The opinion of the court was delivered by: KOELTL

 JOHN G. KOELTL, District Judge:

 Dimas Hilario Zorilla brings this petition pro se for a Writ of Habeas Corpus pursuant to 28 U.S.C. § 2255. On May 22, 1990, following a two-day jury trial, Zorilla was convicted of conspiring to distribute and to possess with an intent to distribute cocaine in violation of 21 U.S.C. § 846, and possessing with intent to distribute cocaine within 1000 feet of a school in violation of 21 U.S.C. §§ 812, 841(a)(1), 841(b)(1)(A), 845a, and 18 U.S.C. § 2. On July 26, 1990, Zorilla was sentenced by District Judge Charles M. Metzner to concurrent prison terms of 151 months. Zorilla's conviction was affirmed by the Court of Appeals for the Second Circuit by summary order on February 6, 1991.

PROBLEM SET:
**a)** According to the court opinion, on what date was Zorilla sentenced?
**b)** Does the court opinion support each statement below? Answer yes or no for each, and quote the words of the opinion that decide it.
(i) Zorilla was convicted after a two-day jury trial.
(ii) Zorilla received consecutive prison terms.
(iii) The Second Circuit reversed Zorilla's conviction.
**c)** List every calendar date that appears in the court opinion.

INFORMATION GIVEN:
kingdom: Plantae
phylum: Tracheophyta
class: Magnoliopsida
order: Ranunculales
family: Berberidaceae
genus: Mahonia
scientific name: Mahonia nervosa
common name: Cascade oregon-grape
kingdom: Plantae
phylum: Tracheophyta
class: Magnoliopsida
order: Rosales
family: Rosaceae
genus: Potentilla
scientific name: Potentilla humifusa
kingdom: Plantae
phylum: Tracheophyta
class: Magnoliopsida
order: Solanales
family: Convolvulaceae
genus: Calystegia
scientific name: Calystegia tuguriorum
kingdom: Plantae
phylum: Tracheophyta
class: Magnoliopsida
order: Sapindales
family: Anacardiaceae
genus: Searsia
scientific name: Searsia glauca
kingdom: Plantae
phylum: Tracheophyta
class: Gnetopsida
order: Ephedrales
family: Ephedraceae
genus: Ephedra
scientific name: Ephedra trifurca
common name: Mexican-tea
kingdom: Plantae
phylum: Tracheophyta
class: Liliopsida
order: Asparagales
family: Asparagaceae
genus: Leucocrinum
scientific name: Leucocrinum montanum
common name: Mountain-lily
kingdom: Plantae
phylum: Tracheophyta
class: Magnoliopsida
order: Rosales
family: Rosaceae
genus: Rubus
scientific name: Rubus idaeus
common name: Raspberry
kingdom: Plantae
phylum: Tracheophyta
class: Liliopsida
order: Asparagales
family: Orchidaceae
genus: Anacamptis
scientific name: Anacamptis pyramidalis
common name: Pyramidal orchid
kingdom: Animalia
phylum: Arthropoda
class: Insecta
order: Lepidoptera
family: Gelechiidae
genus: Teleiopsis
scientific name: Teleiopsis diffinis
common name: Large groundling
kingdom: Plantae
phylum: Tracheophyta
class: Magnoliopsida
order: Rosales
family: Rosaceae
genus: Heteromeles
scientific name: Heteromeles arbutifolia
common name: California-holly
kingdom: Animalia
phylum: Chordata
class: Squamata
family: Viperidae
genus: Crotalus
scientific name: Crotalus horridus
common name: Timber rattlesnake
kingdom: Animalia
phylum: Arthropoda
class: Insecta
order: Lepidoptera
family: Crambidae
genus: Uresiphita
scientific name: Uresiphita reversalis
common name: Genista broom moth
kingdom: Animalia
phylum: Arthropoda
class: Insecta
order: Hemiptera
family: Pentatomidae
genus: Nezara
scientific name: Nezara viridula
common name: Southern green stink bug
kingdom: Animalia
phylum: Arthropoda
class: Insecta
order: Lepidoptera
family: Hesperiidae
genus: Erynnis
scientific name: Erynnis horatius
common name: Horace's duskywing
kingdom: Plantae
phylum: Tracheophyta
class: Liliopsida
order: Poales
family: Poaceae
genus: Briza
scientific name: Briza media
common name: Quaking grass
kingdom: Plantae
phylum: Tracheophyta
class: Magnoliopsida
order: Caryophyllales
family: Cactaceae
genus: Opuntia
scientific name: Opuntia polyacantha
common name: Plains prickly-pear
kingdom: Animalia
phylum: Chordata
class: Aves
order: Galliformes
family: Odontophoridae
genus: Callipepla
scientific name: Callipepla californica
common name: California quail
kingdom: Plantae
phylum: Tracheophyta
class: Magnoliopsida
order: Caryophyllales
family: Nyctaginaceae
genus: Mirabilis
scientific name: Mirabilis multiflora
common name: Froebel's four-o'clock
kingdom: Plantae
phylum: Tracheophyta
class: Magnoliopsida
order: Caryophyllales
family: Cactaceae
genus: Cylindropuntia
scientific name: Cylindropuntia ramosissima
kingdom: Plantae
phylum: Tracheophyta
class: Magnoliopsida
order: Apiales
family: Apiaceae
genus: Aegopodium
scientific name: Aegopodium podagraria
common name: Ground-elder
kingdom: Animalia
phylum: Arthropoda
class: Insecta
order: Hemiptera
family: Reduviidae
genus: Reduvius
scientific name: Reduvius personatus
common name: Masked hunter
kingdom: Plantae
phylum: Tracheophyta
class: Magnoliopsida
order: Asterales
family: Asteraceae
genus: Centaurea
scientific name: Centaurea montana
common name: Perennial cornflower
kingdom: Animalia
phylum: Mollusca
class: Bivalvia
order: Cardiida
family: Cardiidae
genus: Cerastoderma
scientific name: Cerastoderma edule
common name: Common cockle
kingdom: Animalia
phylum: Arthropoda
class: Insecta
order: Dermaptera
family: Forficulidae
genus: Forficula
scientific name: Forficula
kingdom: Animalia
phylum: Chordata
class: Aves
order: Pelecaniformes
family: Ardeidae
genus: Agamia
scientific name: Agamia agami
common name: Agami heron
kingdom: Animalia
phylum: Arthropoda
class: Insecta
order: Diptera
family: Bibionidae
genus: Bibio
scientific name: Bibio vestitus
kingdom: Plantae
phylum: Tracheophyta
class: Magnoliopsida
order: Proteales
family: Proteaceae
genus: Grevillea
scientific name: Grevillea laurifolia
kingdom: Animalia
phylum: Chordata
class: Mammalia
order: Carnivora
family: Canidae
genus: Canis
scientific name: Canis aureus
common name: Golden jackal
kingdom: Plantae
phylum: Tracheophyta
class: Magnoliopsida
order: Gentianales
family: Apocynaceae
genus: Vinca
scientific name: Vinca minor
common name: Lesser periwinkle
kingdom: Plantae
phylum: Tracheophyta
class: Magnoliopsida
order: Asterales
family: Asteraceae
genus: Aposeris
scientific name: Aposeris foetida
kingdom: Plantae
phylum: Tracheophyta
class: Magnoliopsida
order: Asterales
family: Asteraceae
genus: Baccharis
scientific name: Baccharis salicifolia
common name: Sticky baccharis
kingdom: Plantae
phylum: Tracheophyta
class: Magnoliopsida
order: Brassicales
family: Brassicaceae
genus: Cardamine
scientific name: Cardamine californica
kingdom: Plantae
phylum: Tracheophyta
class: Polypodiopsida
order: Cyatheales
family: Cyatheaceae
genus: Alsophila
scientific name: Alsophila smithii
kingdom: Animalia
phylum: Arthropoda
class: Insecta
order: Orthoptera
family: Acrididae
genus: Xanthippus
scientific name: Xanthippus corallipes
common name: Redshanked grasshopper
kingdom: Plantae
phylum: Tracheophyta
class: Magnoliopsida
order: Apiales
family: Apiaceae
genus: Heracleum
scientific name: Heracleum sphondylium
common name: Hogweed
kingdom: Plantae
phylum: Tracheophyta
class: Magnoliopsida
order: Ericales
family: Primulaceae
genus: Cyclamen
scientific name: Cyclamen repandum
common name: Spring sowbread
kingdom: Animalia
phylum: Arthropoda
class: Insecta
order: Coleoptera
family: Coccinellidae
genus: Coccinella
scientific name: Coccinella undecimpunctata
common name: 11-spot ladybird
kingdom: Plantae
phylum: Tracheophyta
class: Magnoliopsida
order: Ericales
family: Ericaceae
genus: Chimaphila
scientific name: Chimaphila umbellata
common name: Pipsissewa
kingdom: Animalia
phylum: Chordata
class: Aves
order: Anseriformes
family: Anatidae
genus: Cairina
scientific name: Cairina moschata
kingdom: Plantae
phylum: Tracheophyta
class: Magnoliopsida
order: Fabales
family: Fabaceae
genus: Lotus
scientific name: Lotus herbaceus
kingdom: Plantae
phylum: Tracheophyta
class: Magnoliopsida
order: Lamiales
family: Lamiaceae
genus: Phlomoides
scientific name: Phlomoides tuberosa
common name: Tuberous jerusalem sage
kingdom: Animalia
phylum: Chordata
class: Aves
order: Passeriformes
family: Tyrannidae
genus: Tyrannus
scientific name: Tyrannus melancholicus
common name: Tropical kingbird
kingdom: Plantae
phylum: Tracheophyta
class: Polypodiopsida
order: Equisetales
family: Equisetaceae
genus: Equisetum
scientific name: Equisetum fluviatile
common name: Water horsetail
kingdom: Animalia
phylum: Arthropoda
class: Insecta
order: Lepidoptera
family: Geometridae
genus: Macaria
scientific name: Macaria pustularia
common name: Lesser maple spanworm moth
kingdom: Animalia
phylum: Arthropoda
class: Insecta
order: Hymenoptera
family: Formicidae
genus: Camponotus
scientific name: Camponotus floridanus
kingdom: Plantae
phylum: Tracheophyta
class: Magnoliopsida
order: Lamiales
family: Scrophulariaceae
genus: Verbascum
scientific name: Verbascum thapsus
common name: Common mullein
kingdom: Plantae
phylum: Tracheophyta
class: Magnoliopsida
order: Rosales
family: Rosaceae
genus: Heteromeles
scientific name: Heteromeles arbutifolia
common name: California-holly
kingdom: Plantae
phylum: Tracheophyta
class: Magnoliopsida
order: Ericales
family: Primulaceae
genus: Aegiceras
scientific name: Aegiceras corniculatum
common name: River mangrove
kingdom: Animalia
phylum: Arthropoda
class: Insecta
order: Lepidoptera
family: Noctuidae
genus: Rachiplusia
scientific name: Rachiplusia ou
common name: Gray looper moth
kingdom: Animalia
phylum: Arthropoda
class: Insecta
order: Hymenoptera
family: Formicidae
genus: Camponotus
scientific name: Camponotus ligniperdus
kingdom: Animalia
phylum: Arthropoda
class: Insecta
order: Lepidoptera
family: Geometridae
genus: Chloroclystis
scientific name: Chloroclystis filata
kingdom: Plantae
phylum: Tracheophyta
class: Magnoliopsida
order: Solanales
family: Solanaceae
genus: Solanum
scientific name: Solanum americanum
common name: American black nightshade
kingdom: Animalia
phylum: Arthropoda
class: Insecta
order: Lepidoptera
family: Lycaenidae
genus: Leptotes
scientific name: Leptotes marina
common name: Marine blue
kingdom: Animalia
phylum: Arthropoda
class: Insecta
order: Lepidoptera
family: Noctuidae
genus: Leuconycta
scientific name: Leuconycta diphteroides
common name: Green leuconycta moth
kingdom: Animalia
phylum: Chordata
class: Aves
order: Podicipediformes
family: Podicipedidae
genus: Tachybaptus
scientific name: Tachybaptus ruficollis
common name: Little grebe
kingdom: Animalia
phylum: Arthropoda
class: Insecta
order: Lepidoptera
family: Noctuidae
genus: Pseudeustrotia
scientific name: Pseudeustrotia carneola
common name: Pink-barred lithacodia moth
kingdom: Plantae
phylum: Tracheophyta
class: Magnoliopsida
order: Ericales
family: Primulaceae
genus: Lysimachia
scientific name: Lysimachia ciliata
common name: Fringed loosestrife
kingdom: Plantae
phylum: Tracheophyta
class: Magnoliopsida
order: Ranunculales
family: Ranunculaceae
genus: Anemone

RESULTS:
**a)** July 26, 1990

**b)**
(i) Yes: "following a two-day jury trial, Zorilla was convicted"
(ii) No: "concurrent prison terms of 151 months"
(iii) No: "Zorilla's conviction was affirmed by the Court of Appeals for the Second Circuit"

**c)**
May 22, 1990
July 26, 1990
February 6, 1991